Have you ever had a person in a trench coat secretly follow you everywhere you go, listening to every conversation you’ve ever had, peeking over your shoulder every time you look at your phone, while staring at you the whole time, unblinking? If so, then you have some more critical things to do than read this blog post. If not, then you’re probably thinking something along the lines of,
"No way. That’s a gross invasion of my privacy. This is the whole reason I moved out of my parents’ house. Why would someone need to know which fungal cream my cat uses?”

David Farley (2006) [Cartoon], Retrieved from 

https://www.schneier.com/blog/archives/2006/06/cartoon_nsa_sur.html
This type of surveillance behavior is similar to that conducted by Big Brother: a government in the chilling world of George Orwell’s 1984. Even more chilling – it’s the behavior that can be found today, in the United States.

It is so easy to think that passwords, firewall, and privacy settings on Facebook are doing the job to keep your life from the eyes and ears of others. However, there are a couple of events in the past few years that have led civilians in the United States and even countries across the pond to question their sense of security.

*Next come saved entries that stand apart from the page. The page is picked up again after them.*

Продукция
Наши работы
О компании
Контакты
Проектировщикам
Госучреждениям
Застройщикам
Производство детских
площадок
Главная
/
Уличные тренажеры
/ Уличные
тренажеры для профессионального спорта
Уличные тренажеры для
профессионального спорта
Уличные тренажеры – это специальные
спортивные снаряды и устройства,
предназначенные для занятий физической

One of them was the NSA scandal involving former CIA contractor Edward Snowden in 2013. Snowden had revealed that the US National Security Agency (NSA) was collecting “metadata” from cellphone users which included call location data, time, duration, and identification of both callers.[1] 
Initially, the reason this news was so unsettling was because no one outside of select CIA knew that at any time they could have been watched by their own government. Some felt vulnerable, and wary of infringement on their legal rights.

There is no escape for the average American from the range of the government’s ears, and the privacy laws in the States don’t seem to offer much help in protecting privacy, considering the NSA broke US privacy rules 2,776 times from 2011 to 2012.[2] This revelation really likens the activity of the NSA to “Big Brother” considering Orwell’s Oceania did not have laws in place to ensure its citizens’ communications privacy, let alone let them go anywhere without being spied on.

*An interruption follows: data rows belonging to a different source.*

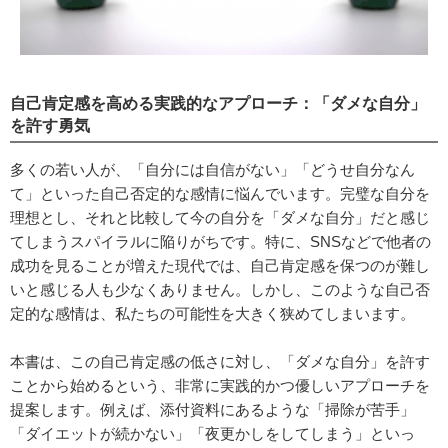
自己肯定感を高める実践的なアプローチ：「ダメな自分」
を許す勇気
多くの若い人が、「自分には自信がない」「どうせ自分なん
て」といった自己否定的な感情に悩んでいます。完璧な自分を
理想とし、それと比較して今の自分を「ダメな自分」だと感じ
てしまうスパイラルに陥りがちです。特に、SNSなどで他者の
成功を見ることが増えた現代では、自己肯定感を保つのが難し
いと感じる人も少なくありません。しかし、このような自己否
定的な感情は、私たちの可能性を大きく狭めてしまいます。
本書は、この自己肯定感の低さに対し、「ダメな自分」を許す
ことから始めるという、非常に実践的かつ優しいアプローチを
提案します。例えば、添付資料にあるような「掃除が苦手」
「ダイエットが続かない」「夜更かしをしてしまう」といっ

Beeler (2013) [Cartoon], Retrieved from 
http://asheepnomore.net/wp-content/uploads/2014/04/261.jpg 
This brings us to the Prism scheme. Prism is what the NSA used beginning in 2007 to retrieve emails, video clips, photos, voice and video calls, social networking details, logins and other data [3] from US internet firms for anti-terrorism efforts. Let me note that information about the Prism scheme also wasn’t released until 2013. This leaves quite a stretch of time that citizens had no idea they were being tracked and monitored through everyday activities for six years.

A common theme found in the most unsettling surveillance tactics executed by the U.S. government is the lack of disclosure. Sure there are reasons to believe that counterterrorism efforts are maximized by keeping this information from the public. In this way, our government is not like “Big Brother” because at least “Big Brother” had the decency to tell their people that privacy would no longer have meaning in their lives.

Bibliography
In text:

[1] Greenwald, G. (2013, June 6). NSA collecting phone records of millions of Verizon customers
[2] Gellman, B. (2013, August 15). NSA broke privacy rules thousands of times per year, audit finds.
[3] Kelion, L. (2013, June 25). Q&A: NSA's Prism internet surveillance scheme.